Le bac en poche, Sandrine Bertho hésite entre s’engager dans une fac de médecine ou faire de la voile son métier à part entière. À 17 ans, en 1985, peu de femmes choisissaient cette voie professionnelle mais la passion fut plus forte que tout. La jeune femme embarque pour l’école des chefs de base des Glénans avant de passer une formation de skipper professionnel. « J’ai un peu travaillé comme skipper, puis on a ouvert une boîte de location de bateaux à La Rochelle avec le père de mes filles, Olivier Grassi. Tout est allé très vite, l’entreprise, les enfants, la vie de famille… »

Puis, les chemins des deux voileux se séparent. Mère célibataire avec deux filles en bas âge, Sandrine se lance dans une formation d’infirmière, un retour à ses premiers amours. « En parallèle, j’ai acheté un Mini pour faire de la croisière avec mes filles, raconte Sandrine Bertho. Au moment où j’ai eu le bateau, je pensais vraiment que je l’achetais pour ça, j’avais complètement oublié que faire la Mini-transat était un de mes grands rêves quand j’étais plus jeune… »

Mère célibataire, elle se lance dans un projet de Mini-transat

Le virus de la Mini est revenu à grand pas quand elle a rencontré plusieurs ministes sur le ponton de la Rochelle. Il y a eu un déclic. Alors Sandrine mène de front ses études d’infirmières et sa préparation pour la Mini-transat, tout en élevant ses deux filles. « J’ai mis quatre ans à préparer la course au lieu de deux. Heureusement, j’avais des parents très présents qui ont pu m’épauler pour les filles quand je partais en mer, sinon, cela n’aurait pas été possible… »

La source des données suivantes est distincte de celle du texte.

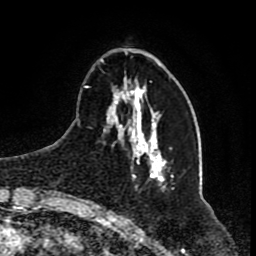
Breast MRI (dynamic contrast-enhanced), one axial slice. Position 22 of 80 along the scan axis. Cropped to one breast. Dynamic contrast-enhanced series, time point 2 of 8 at this slice position (early post-contrast). 1.5 T. TE 4.2 ms, TR 7 ms. 2 mm slice thickness. 256 × 256 image matrix. Female patient.
Annotated regions visible in this slice (semi-automatically segmented with operator editing):
- enhancing-tissue mask used for the functional tumour volume (all voxels passing the contrast-enhancement thresholds inside the analysis volume; usually the tumour): bounding box (x1, y1, x2, y2) in pixels: (84, 59, 164, 189)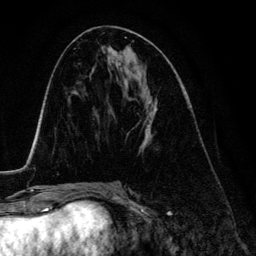
Breast MRI (dynamic contrast-enhanced), one axial slice; position 63 of 134 along the scan axis; cropped to one breast; dynamic contrast-enhanced series, time point 2 of 6 at this slice position (early post-contrast); 3 T; TE 4.2 ms, TR 7.9 ms; 1.2 mm slice thickness; 256 × 256 image matrix. Female patient.
Annotated regions visible in this slice (semi-automatic segmentation, software-assisted and operator-edited):
- enhancing-tissue mask used for the functional tumour volume (all voxels passing the contrast-enhancement thresholds inside the analysis volume; usually the tumour): box from (x=142, y=100) to (x=157, y=149) px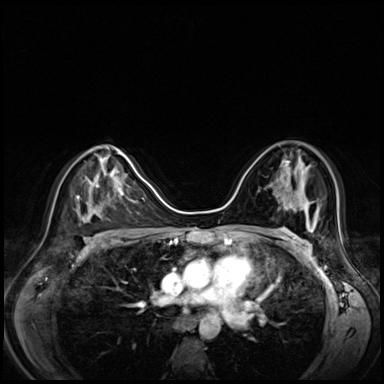
Breast MRI (dynamic contrast-enhanced), one axial slice. Slice 42 of 80 in the series (ordered by position). Dynamic contrast-enhanced series, time point 2 of 8 at this slice position (early post-contrast). 3 T. TE 1.4 ms, TR 4.3 ms. 384 × 384 image matrix. Female patient.
Outlined on this slice (semi-automatic segmentation, software-assisted and operator-edited):
- enhancing-tissue mask used for the functional tumour volume (all voxels passing the contrast-enhancement thresholds inside the analysis volume; usually the tumour): box from (x=287, y=161) to (x=308, y=213) px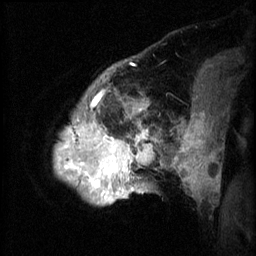
Breast MRI (dynamic contrast-enhanced), one sagittal slice. Position 11 of 60 along the scan axis. 3 images stored at this slice position (order not interpretable as contrast timing). 1.5 T. TE 4.2 ms, TR 8.2 ms. 2.3 mm slice thickness. 256 × 256 image matrix, field of view 200 × 200 mm. Patient: female, 50 years.
Structures marked on this image (semi-automatic segmentation, software-assisted and operator-edited):
- analysis volume of interest (the breast-tissue region the enhancement analysis was run in; not a lesion): box from (x=56, y=64) to (x=169, y=207) px
- tumour enhancement mask (voxels above the 70 % enhancement threshold inside the analysis volume of interest): (x=56, y=100)–(x=155, y=199)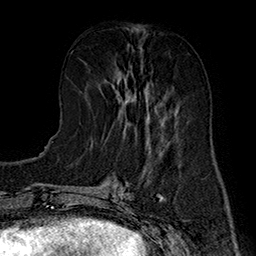
Breast MRI (dynamic contrast-enhanced), one axial slice. Slice 66 of 160 in the series (ordered by position). Cropped to one breast. Dynamic contrast-enhanced series, time point 2 of 7 at this slice position (early post-contrast). 1.5 T. TE 2.8 ms, TR 5.4 ms. 256 × 256 image matrix. Female patient.
Structures marked on this image (semi-automatic segmentation, software-assisted and operator-edited):
- enhancing-tissue mask used for the functional tumour volume (all voxels passing the contrast-enhancement thresholds inside the analysis volume; usually the tumour): bounding box [x1, y1, x2, y2] px = [106, 63, 166, 135]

Sandrine Bertho prend le départ de la Mini-transat en 2009, sans sponsor, seule à la barre de son projet. « Je ne voulais avoir de compte à rendre à personne. Les partenaires, c’est bien, mais il y a toujours une contrepartie. J’avais un peu de sous, à la suite de la vente de l’entreprise à La Rochelle, cela m’a donc aidé à concrétiser le projet. »

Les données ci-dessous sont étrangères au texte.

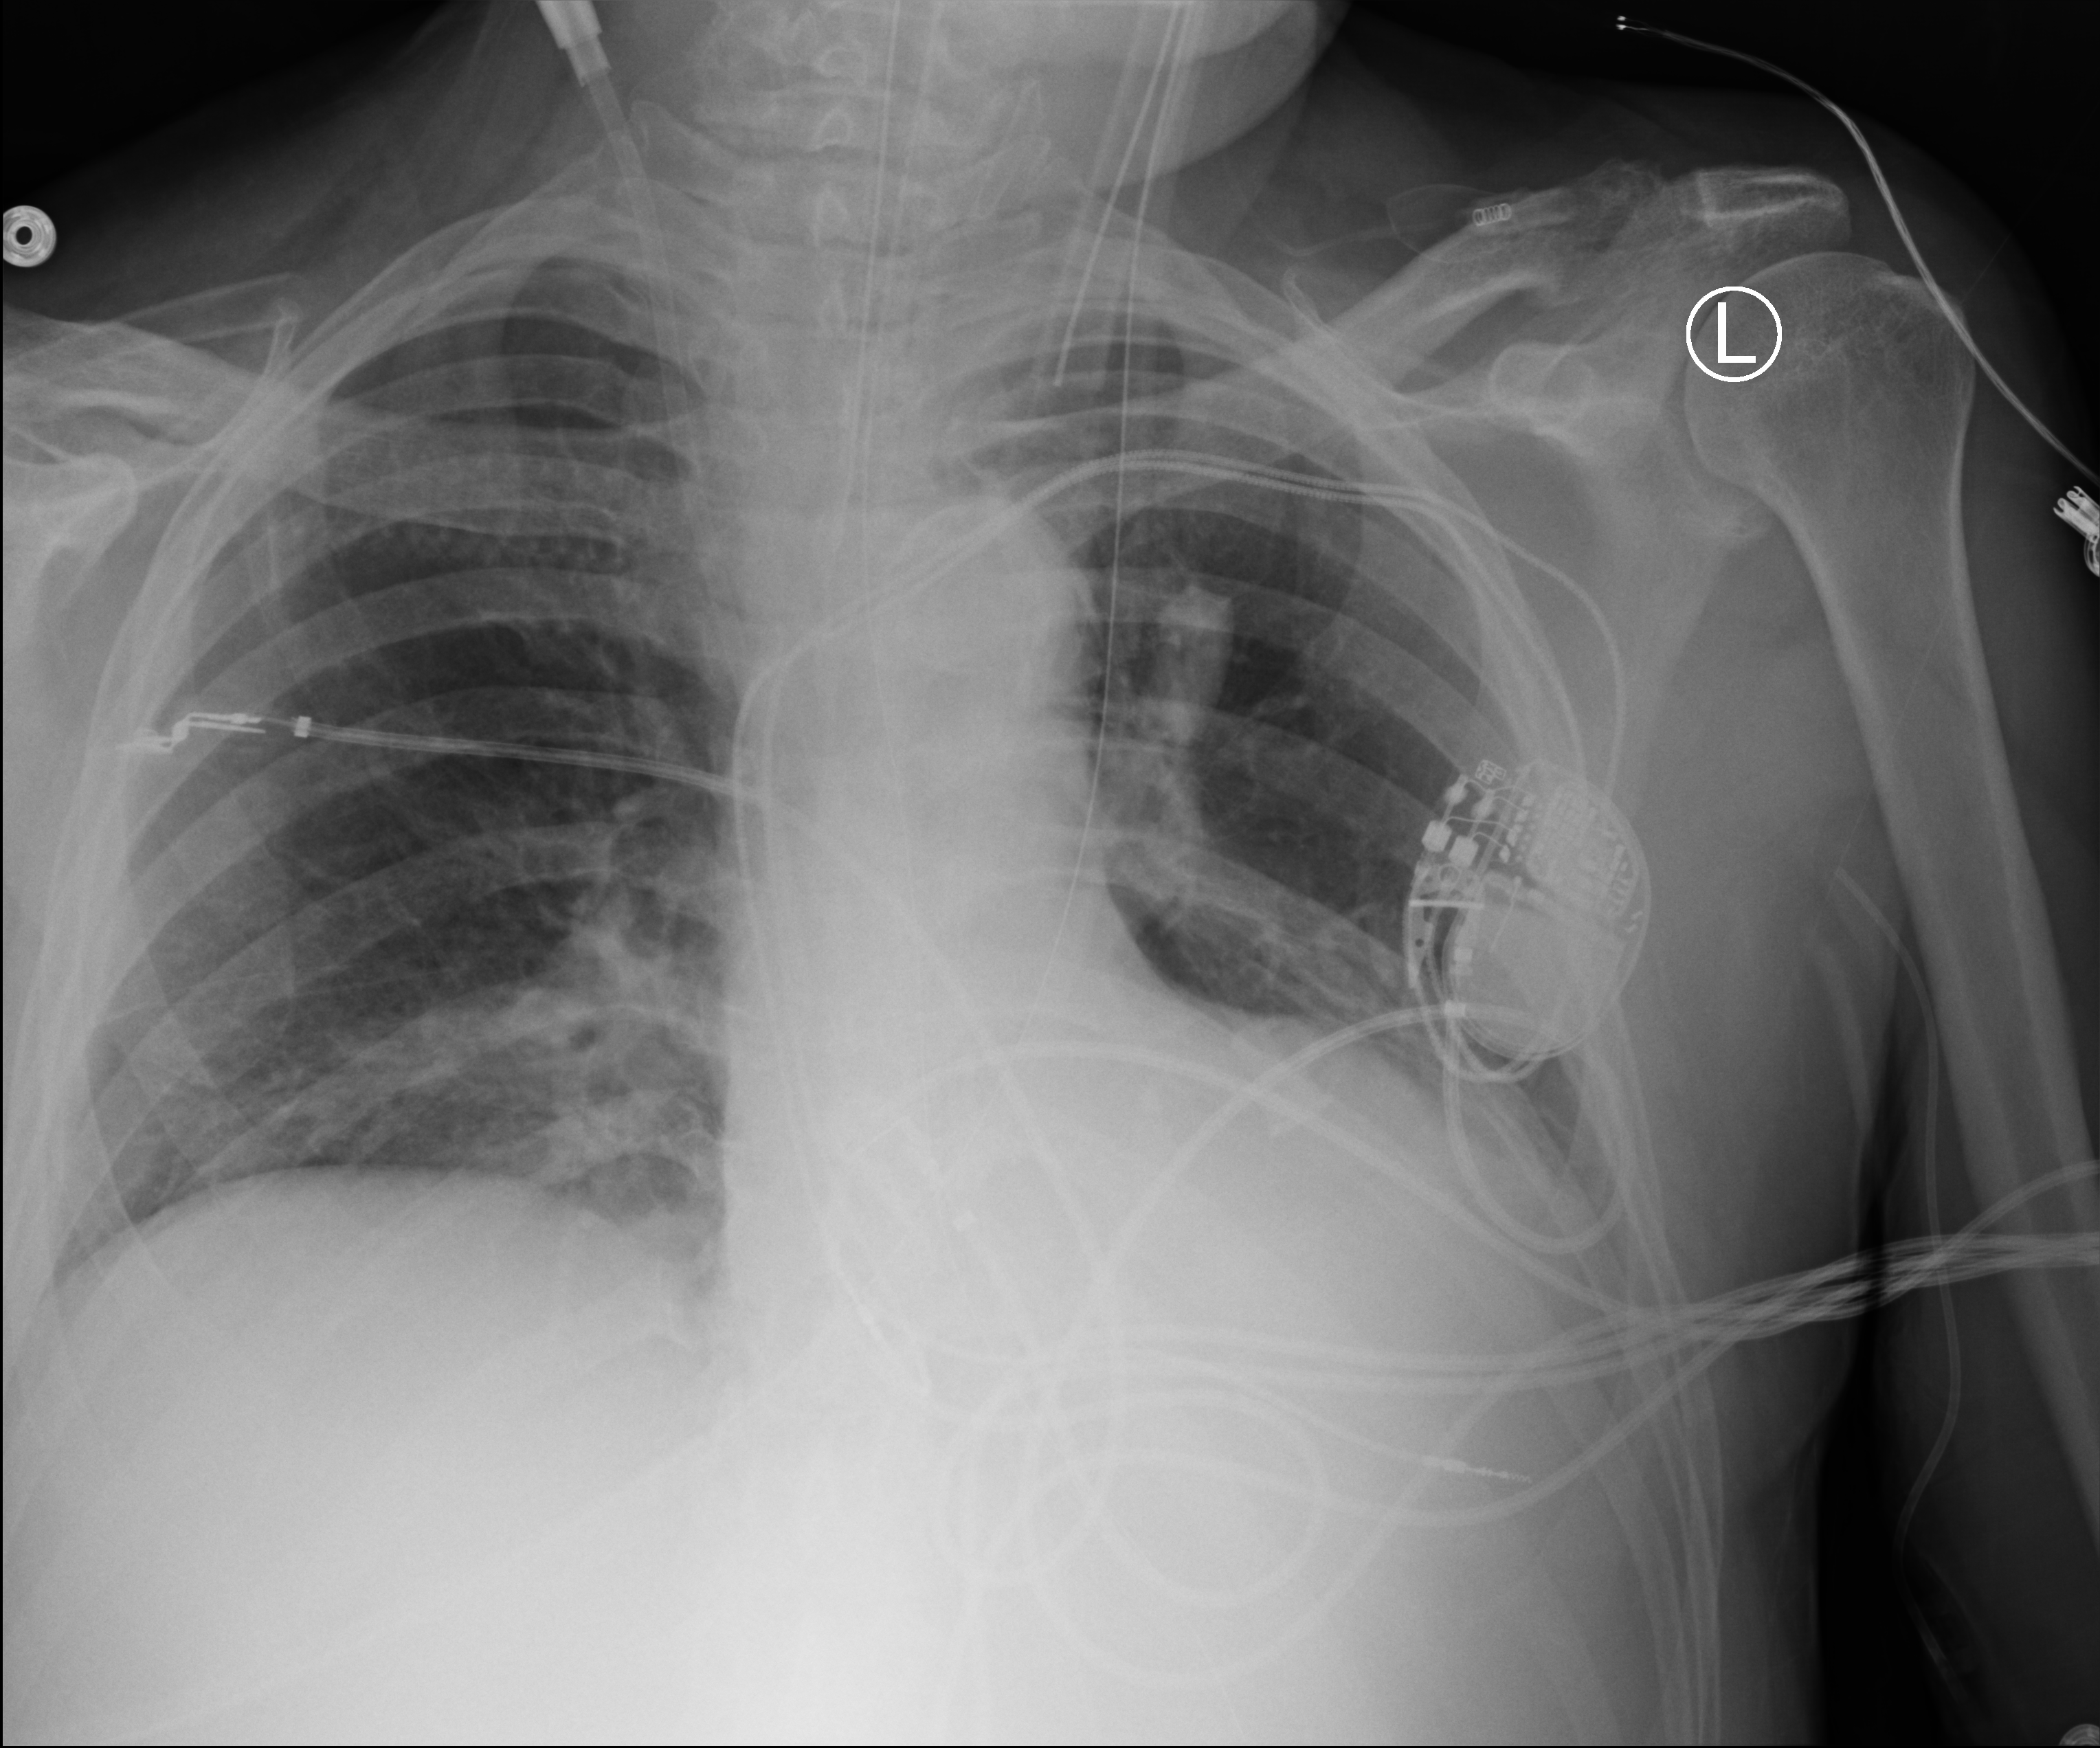
Portable chest radiograph; anteroposterior (AP) projection. Patient hospitalised with COVID-19; male, aged 60–74 years.
Hospital-stay facts (about this admission, not read from this image; timing relative to this image not recorded): admitted to intensive care during this hospital stay: yes.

Pour la passionnée, la Mini-transat fut un véritable havre de paix. « J’adore naviguer en solitaire. Cette période de deux mois fut une bulle de tranquillité, sans contrainte, sans téléphone. C’était vraiment hyper fluide et reposant. »

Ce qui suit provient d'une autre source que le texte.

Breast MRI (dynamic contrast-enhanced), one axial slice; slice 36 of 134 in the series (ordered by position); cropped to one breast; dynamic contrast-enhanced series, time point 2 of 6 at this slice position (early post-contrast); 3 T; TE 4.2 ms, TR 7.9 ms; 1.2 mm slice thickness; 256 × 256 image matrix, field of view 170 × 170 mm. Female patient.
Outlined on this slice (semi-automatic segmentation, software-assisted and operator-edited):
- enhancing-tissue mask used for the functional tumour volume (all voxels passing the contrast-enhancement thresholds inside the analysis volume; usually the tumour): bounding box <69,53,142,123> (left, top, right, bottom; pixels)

À 40 ans, elle prend le départ de la Mini-transat

Sandrine Bertho avait 40 ans quand elle a pris le départ de la Mini-transat. « J’étais parmi les plus âgées et la seule qui avait des enfants, se souvient-elle. Cela m’a valu d’ailleurs pas mal de réflexions, notamment à l’hôpital. Mes collègues n’étaient pas bienveillants. J’ai d’ailleurs arrêté le travail avant de prendre le départ de la Mini. »

Le fait de laisser ses enfants pour faire une course au large n’était pas toujours vu d’un bon œil. « C’est comme si c’était un peu suspect de laisser tes enfants pour partir faire une transat quand tu es une femme alors qu’il y a plein de skippers qui ont des enfants et qui le font et ça ne pose jamais de problème…, déplore-t-elle. Cependant, je n’ai pas souffert de ces réflexions car je savais que pour mes filles, avoir des parents qui ont d’autres centres d’intérêt qu’elles, c’est un gage de bonne santé mentale. Cela ne m’a jamais atteint. »

Et puis, Sandrine Bertho n’était pas du genre à se laisser démonter pour quelques injonctions machistes. Dès le début de sa vie professionnelle, à peine majeure, elle a essuyé des remarques.

« Des situations graveleuses, j’en ai connu pas mal »

« Je n’y pensais pas sur le coup mais quand j’y repense aujourd’hui, je mesure à quel point j’en ai pris plein la tronche. Des situations graveleuses, grivoises, j’en ai connu pas mal. J’ai beaucoup pris  sur moi. Mais à l’époque, cela me paraissait normal, c’était comme si c’était un peu de ma faute, j’avais voulu aller dans un milieu d’hommes. Pour moi, à l’époque, être une femme dans ce milieu relevait de quelque chose d’assez guerrier. »

Mais pour la quinquagénaire, le monde des marins n’est certainement pas le pire. « Si tu mets les chirurgiens à côté, les marins sont des petits joueurs, sourit-elle. La voile n’est pas un milieu plus hostile ou plus machiste qu’un autre, cela reflète juste la société. »

Aujourd’hui, Sandrine est manager de la team Actual Leader qui mène le projet en classe Ultime d’Yves Le Blévec, son compagnon. Si elle assure être reconnue par ses pairs dans son rôle et ne rencontrer aucune difficulté dans la légitimité de ses fonctions, elle déplore l’image que renvoie le milieu de la course au large auprès des filles.

« Il faut leur tordre les bras aux mecs pour qu’ils embarquent des femmes »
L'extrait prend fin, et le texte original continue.